ACTIVITY: Write out every line of text in the records below word for word, leaving the pictures out.
------------------------------------------------------------------------
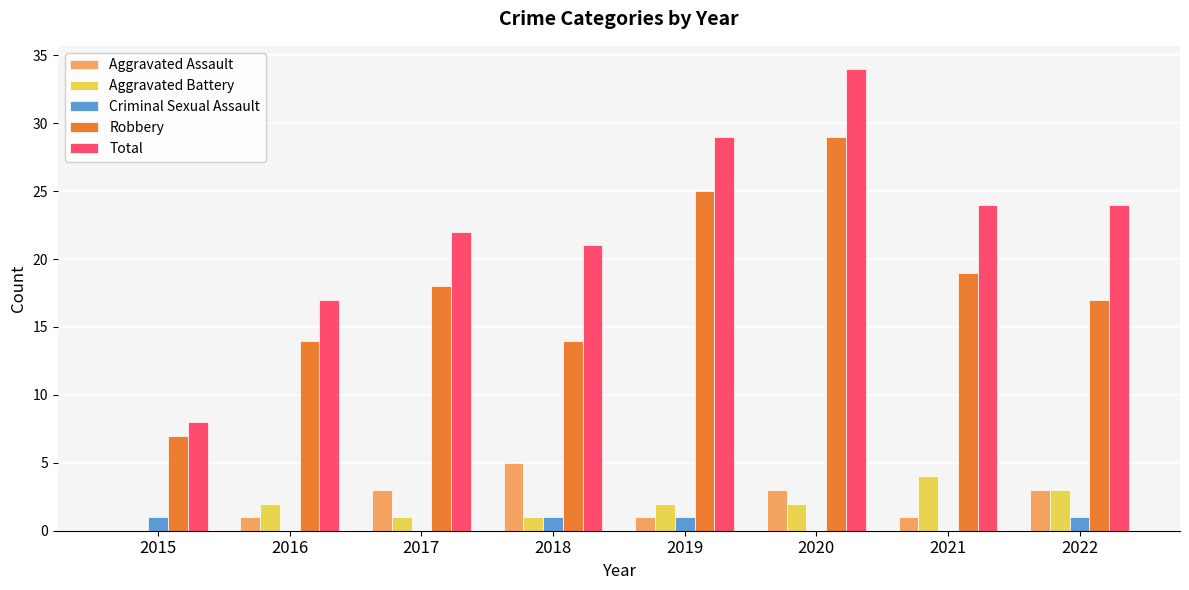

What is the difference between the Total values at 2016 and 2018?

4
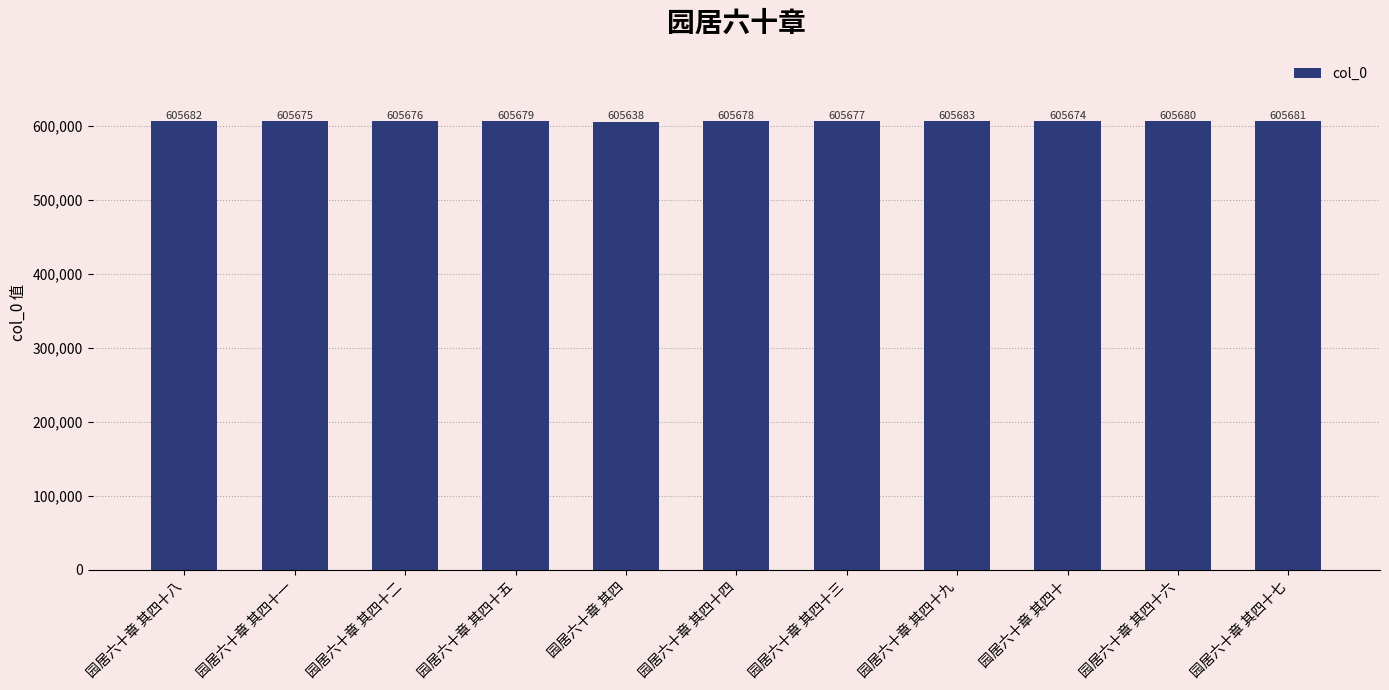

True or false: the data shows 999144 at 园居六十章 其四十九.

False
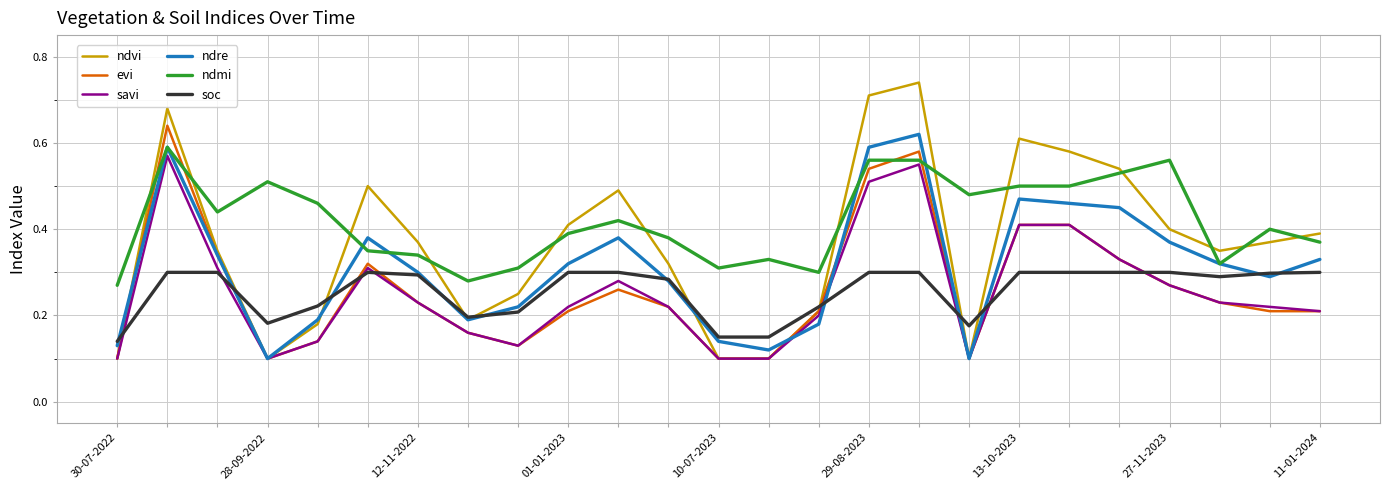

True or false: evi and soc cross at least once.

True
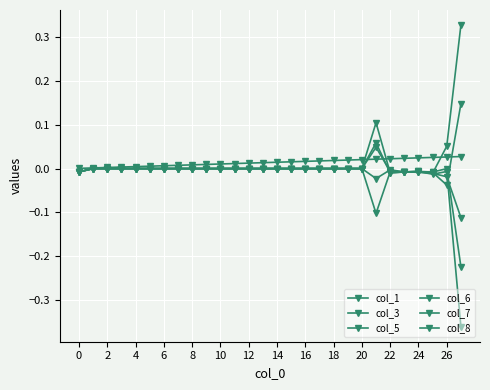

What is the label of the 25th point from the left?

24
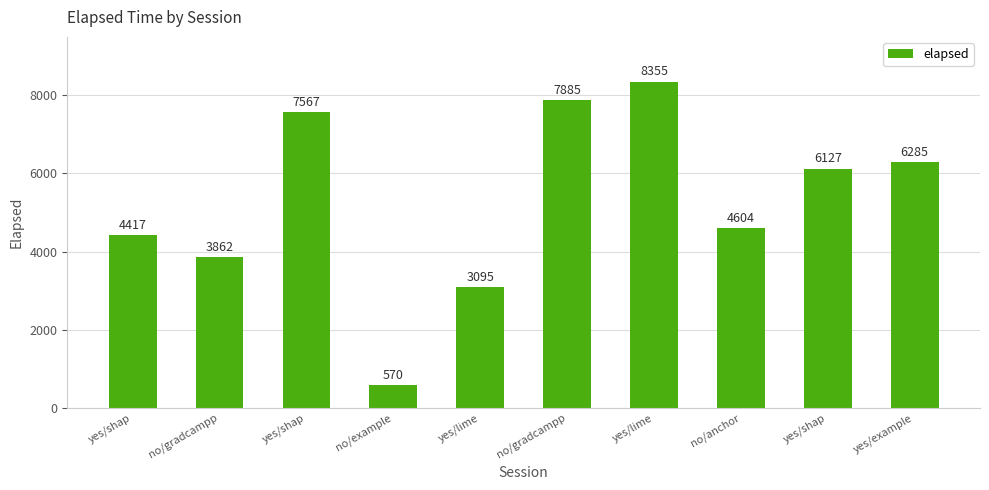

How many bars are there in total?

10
------------------------------------------------------------------------
COMPLETED EXERCISE:
What is the difference between the Total values at 2016 and 2018?

4

True or false: the data shows 999144 at 园居六十章 其四十九.

False

True or false: evi and soc cross at least once.

True

What is the label of the 25th point from the left?

24

How many bars are there in total?

10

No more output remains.